Main thing is, I bought new jeans, and they fit. Huzzah! That, at least, is inarguably a good thing.
situation update: computers and cooking
First off: The new new computer has arrived. Which is to say, the computer Asus sent me to replace the new computer that I sent them for repair. After they'd had that computer for two weeks, they emailed me to say that the motherboard needed replacing, but the part was all out of stock, so they proposed to replace the whole computer instead. I had a fleeting wistful thought for the stickers already affixed to the X540L. Some of them can't be replaced. But then I compared stats. The replacement unit would be an X544L with an Intel Core i7 on board. The X540L, which I'd purchased through Best Buy for about $360, had a Core i3. That's a bit of an upgrade. I said yes.
Then I waited and waited and waited and finally emailed Asus Support with, "Is it on its way, and if so, what's the tracking number?" Then I waited and waited some more, and finally they emailed me back yesterday with "Here's the tracking number and it's expected to arrive TODAY." So I scrambled over to the FedEx website, pulled up the tracking info ("On vehicle for delivery" since the wee hours) and requested they hold it at the Boulder location because I had plans to be out all afternoon. They immediately added "Delivery option requested" to the tracking information, but--and this is critical--with no guarantee that the request would be honored.
And of course it wasn't. And of course this info got added to the tracking data where I could read it about two hours later than when it actually was delivered ("Left on doorstep / Signature not required"). And of course the next bus home from Longmont wasn't for another 45 minutes. Of course.
But when I got home, there it was, sitting in its box right under the porch light, safe and sound. And today I started moving everything onto it. Even as I type these words, my entire My Documents folder is whisking its way across the local area network, one file at a time. Next up will be my Thunderbird profile.
Secondly! Operation Pseudo-Medieval Chicken is a success. It's not very medieval, pseudo or otherwise, but it's delicious. Here's what I did, in case you want to play along at home:
- Caramelize onions in basalmic vinegar. Basically followed the step #1 of this recipe, only not exactly. For one thing, I stopped slicing onions after two because holy scallion, that's a lotta onion. I think their idea of "medium" and mine may possibly differ. For another, I substituted basalmic vinegar for honey because that's what my mouth wanted. (Also because this looked amazing.) But otherwise, it's totally just step #1 of that recipe.

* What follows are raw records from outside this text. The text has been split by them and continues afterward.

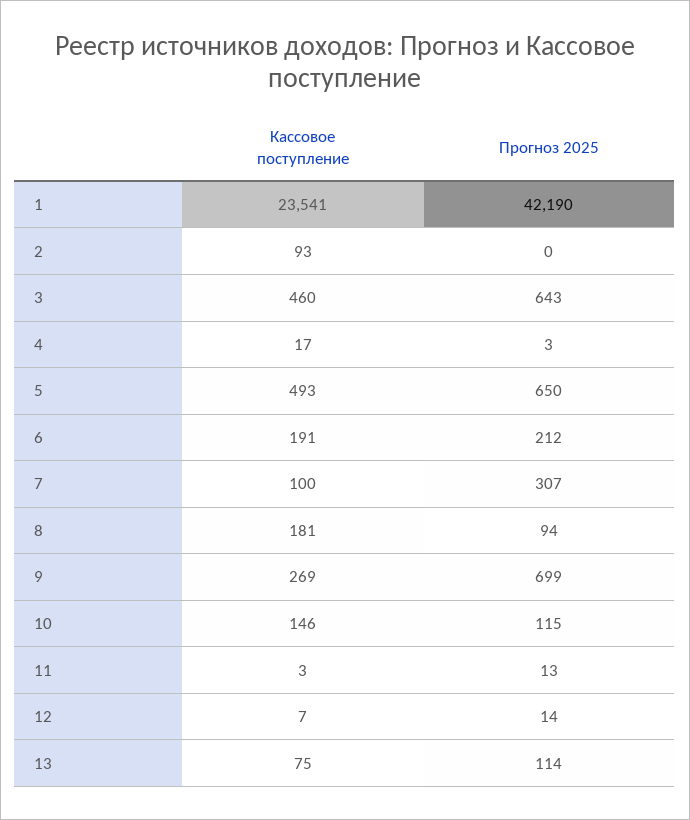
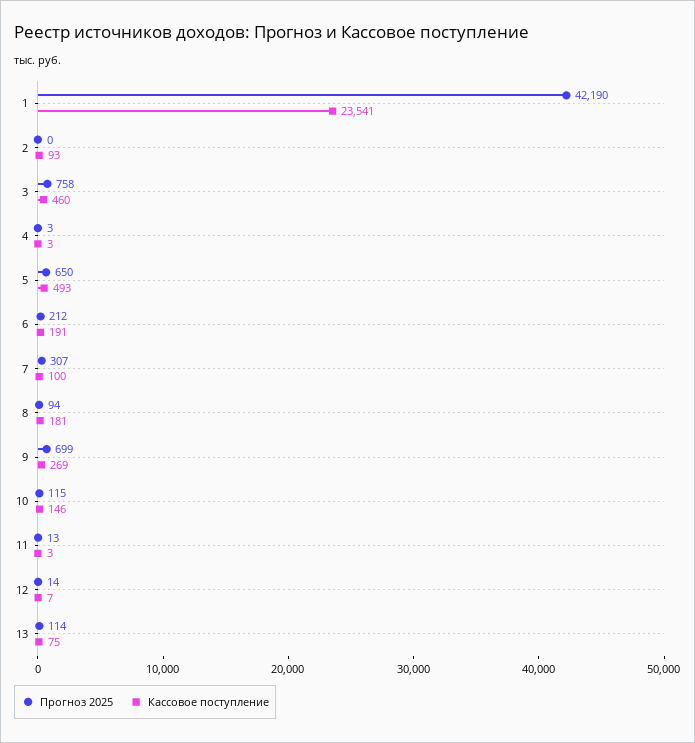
  {
    "Кассовое поступление": {
      "1": 23541,
      "2": 93,
      "3": 460,
-     "4": 17,
+     "4": 3,
      "5": 493,
      "6": 191,
      "7": 100,
      "8": 181,
      "9": 269,
      "10": 146,
      "11": 3,
      "12": 7,
      "13": 75
    },
    "Прогноз 2025": {
      "1": 42190,
      "2": 0,
-     "3": 643,
+     "3": 758,
      "4": 3,
      "5": 650,
      "6": 212,
      "7": 307,
      "8": 94,
      "9": 699,
      "10": 115,
      "11": 13,
      "12": 14,
      "13": 114
    }
  }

- Begin pear, pepper, chicken proceedings in crock pot. While onions were caramelizing, I sliced up the pepper and peeled, cored, and cubed the pear. (I don't remember what kind of pepper; it was shaped like a bell pepper, but its green was much paler, and it had a little bit more heat, just enough to go with the sweet.) Pepper slices went in the crock pot first, a nice even layer, and then a nice even layer of pear cubes. Finally, the two boneless, skinless chicken breasts on top. Close lid, plug it in, turn the dial to HIGH.
- Combine. When the onions had cooked for about 30 minutes, into the crock pot they went, just right on top of everything else. Don't even bother stirring. Then I waited and waited and waited until a thermometer told me that the chicken had reached a safe 165 degrees F.
- Quality assurance. After devouring half the contents of the crock pot, I decided the chicken could stand to pick up more flavor, and that the pear should be better integrated with the sauce. So I hacked up the chicken until it was chunks and shreds, and I mashed up the pear beyond recognition. All components were combined thoroughly and returned to the crock pot on LOW for another hour or so, then allowed to cool, then packed away into the fridge for the best possible leftovers ever.
Dang, the Thunderbird profile is already done transferring. Guess I'll send my Firefox profile over next, right after I upload this post. AND THEN ALL THINGS WRITING.